I think it might be best if you read the above-linked SEP article and some of the related pieces. But the short form.

1. We should believe our best scientific theories
2. Our best scientific theories make reference to/quantifier over abstract objects-- mathematical objects like numbers, sets and functions and non-mathematical abstract objects like types, forces and relations. Entities that theories refer to/quantifier over are called their ontic commitments.
3. Belief in our best scientific theories means belief in their ontic commitments.

C: We should believe in the existence of the abstract objects in our best scientific theories.

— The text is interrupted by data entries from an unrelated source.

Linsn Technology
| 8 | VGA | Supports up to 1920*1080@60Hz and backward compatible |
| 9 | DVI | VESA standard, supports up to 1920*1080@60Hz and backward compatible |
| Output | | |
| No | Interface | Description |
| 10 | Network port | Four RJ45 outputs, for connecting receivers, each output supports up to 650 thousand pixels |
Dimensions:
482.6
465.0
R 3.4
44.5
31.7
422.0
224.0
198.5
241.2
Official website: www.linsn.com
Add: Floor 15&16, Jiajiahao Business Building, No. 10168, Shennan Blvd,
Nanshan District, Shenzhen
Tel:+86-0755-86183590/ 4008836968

One and two seem uncontroversial. 3 can certainly be quibbled with and I spent a few years as a nominalist trying to think of ways to paraphrase out or find reasons to ignore the abstract objects among science's ontic commitments. Lots of people have done this and have occasionally demonstrated a bit of success. A guy named Hartry Field wrote a pretty cool book in which he axiomatizes Newtonian mechanics without reference to numbers or functions. But he was still incredibly far away from getting rid of abstract objects all together (lots of second order logic) and the resulting theory is totally unwieldy. At some point, personally, I just stopped seeing any reason to deny the existence of abstract objects. Letting them exists costs me nothing. It doesn't lead to false beliefs and requires far less philosophizing.

The concrete-abstract distinction still gets debated but a good first approximation is that concrete objects can be part of causal chains and are spatio-temporal while abstract objects are not. As for common-or-garden numbers: I see no reason to exclude them.